The group also plans to advocate against rent control laws. Local governments from New York to California passed new, stricter rent control laws last year that many of the largest multifamily owners in the country have spoken out against. D.C.'s existing rent control law expires Dec. 31, and tenant advocates are pushing to not only extend the law for another decade but to make the rent control measures more aggressive.

"When we're dealing with rent control, the tenants show up, large corporate owners show up, they have their representatives, but the people missing from the discussion are small multifamily owners," Hunter said. "That is going to change immediately."

He said small landlords should not be held to the same rent control standards as large companies. Because small owners don't have the same amount of capital behind them, raising rents is often the only way for them to make needed renovations to their properties, he said.

The group is also opposed to D.C.'s Tenant Opportunity to Purchase Act. The law gives tenants the right to step in when their landlord plans to sell the property and purchase the building for the same price. In practice, Hunter said the law leads to tenants holding up sales with no intention of buying the property and forcing the seller to pay them thousands of dollars to allow the deal to go through. 
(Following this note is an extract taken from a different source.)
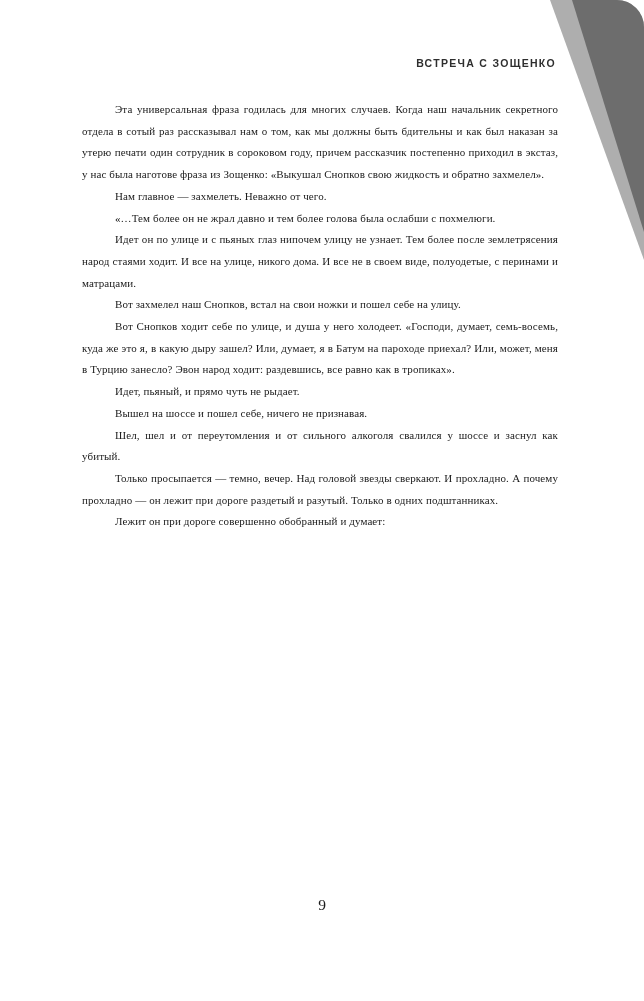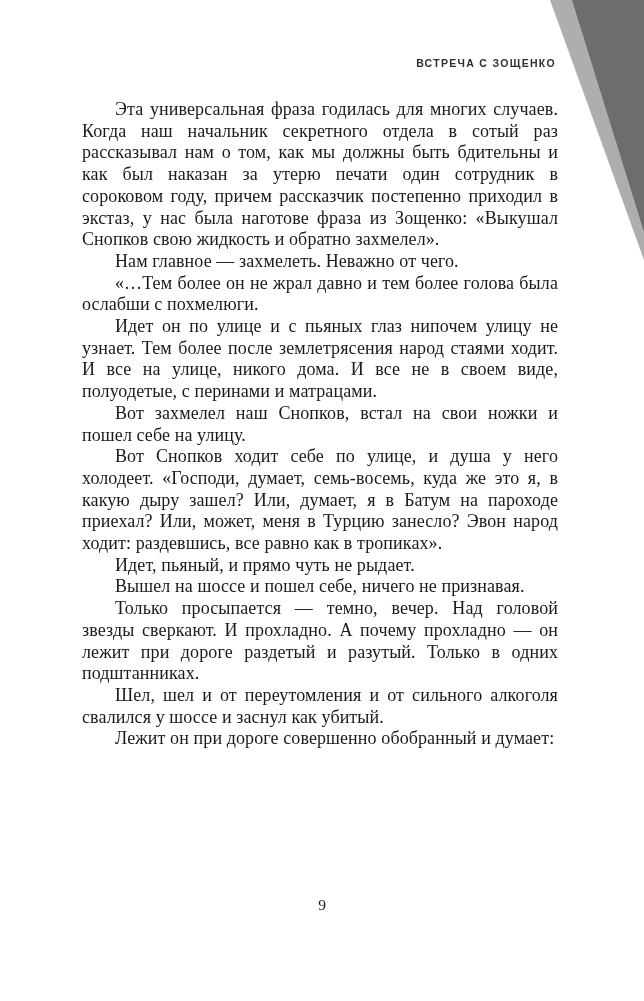"ВСТРЕЧА С ЗОЩЕНКО" .page { border-radius: none -> 27px }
"TOPA, as it's administered in the District, is a nightmare," Hunter said. "The reality of the matter is it adds $25K or $30K per unit to a multifamily transaction. That cost is often absorbed by the landlord. Once again, it's a big difference between a corporate entity and a family trying to absorb the $25K extortion that the tenant is requiring because of TOPA."

Swanson also referred to the TOPA law as "extortion." He said he hasn't been involved in a deal that forced him to make payouts because of TOPA, but he knows other landlords who have had negative experiences with the law.
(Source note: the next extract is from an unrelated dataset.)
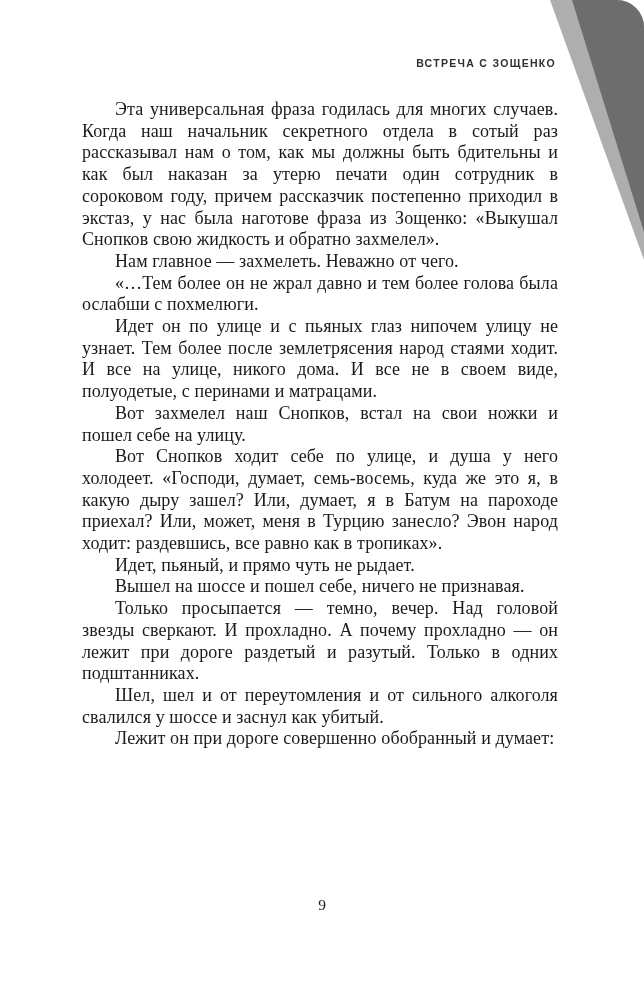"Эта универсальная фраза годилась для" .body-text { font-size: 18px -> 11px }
“Not only is [TOPA] harmful, there are predatory companies and organizations that feed off of it, they basically hold you over a barrel on these things and extort money out of you in order to back off because they know they can," Swanson said. "They can block things for years with no good intention. If you’re an organization blocking this because you want to buy it, then buy it. But they never do, all they want you to do is pay them off. It’s extortion.”  
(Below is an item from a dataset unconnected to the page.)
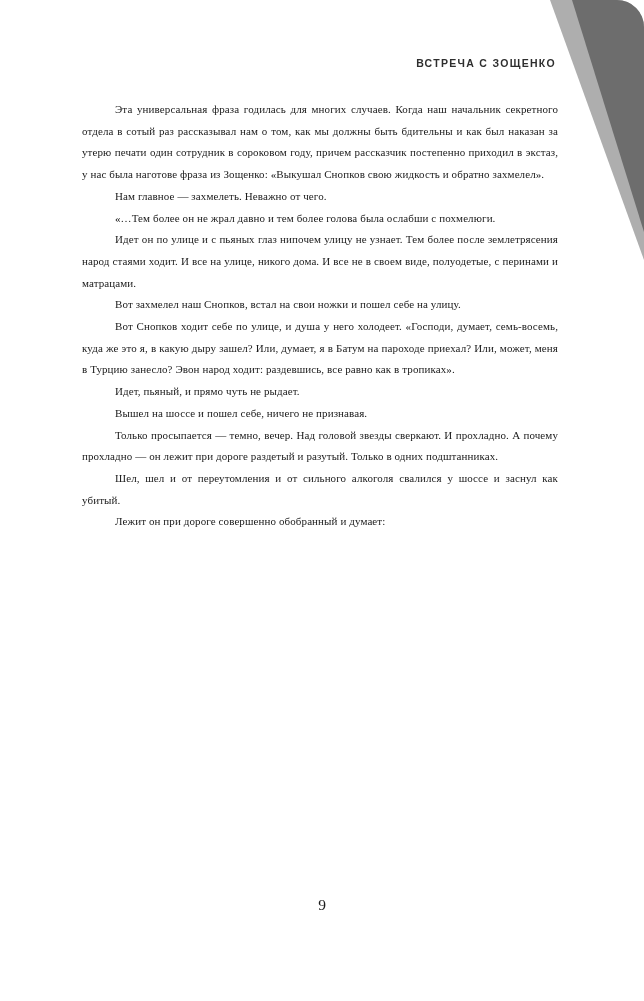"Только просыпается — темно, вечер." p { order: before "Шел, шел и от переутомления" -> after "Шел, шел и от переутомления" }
In addition to the laws on the books, Hunter and Bianco said the way the courts adjudicates disputes between landlords and tenants in D.C. heavily favors the latter.

"It comes not only from the policy and the legislative side, but it comes in the application of the law as well," Bianco said. "Fighting these things through the courts, the deference to the tenant side of the argument no matter what the argument is, is really frustrating for the landlords."

Hunter said the courts are especially difficult for small landlords because they often don't have enough money to pay for attorneys. 

"Large corporate entities have lawyers on retainer to go down to court, but small independent landlords have to go themselves, or are looking at additional legal costs that really eat into their bottom line," Hunter said. "It makes multifamily ownership of small properties unattractive to a lot of people, and it's making it harder for minorities and other independent investors to participate in the multifamily market."

Because of the combination of the laws and the court proceedings, Hunter described D.C. as "one of the most anti-landlord jurisdictions in the country."

Bianco said he agreed with this assessment, and he said the landscape for landlords is much easier across the Potomac River.

"When folks come up to me and say 'I'm thinking about investing in a multifamily property, what do I need to do?' My answer to them is 'buy in Virginia,'" Bianco said. 

Beyond the policy and legal changes the group is fighting for, it is also hoping to change the negative public perception of landlords. Small owners tend to be more diverse and are often family investors without the same corporate structure as larger landlords, Bianco said. 

"The assumption that landlords are inherently greedy and evil isn't true," Bianco said. "When you treat them all the same, it yields results that aren't equitable, especially the smaller the landlord gets."